◆ **Aim of the task**: Copy out the records in full, word for word, without pictures.

◆ **Exercise materials**:
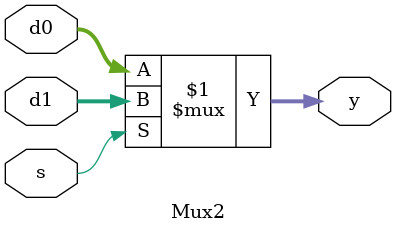
<source format=sv>
`timescale 1ns / 1ps

module Mux2 #(parameter WIDTH=8)
    (input logic[WIDTH-1:0] d0, d1,
     input logic s,
     output logic[WIDTH-1:0] y);
     
     assign y = s ? d1 : d0;
     
endmodule

</source>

◆ **Problem solution**:
<source format=sv>
`timescale 1ns / 1ps

module Mux2 #(parameter WIDTH=8)
    (input logic[WIDTH-1:0] d0, d1,
     input logic s,
     output logic[WIDTH-1:0] y);
     
     assign y = s ? d1 : d0;
     
endmodule

</source>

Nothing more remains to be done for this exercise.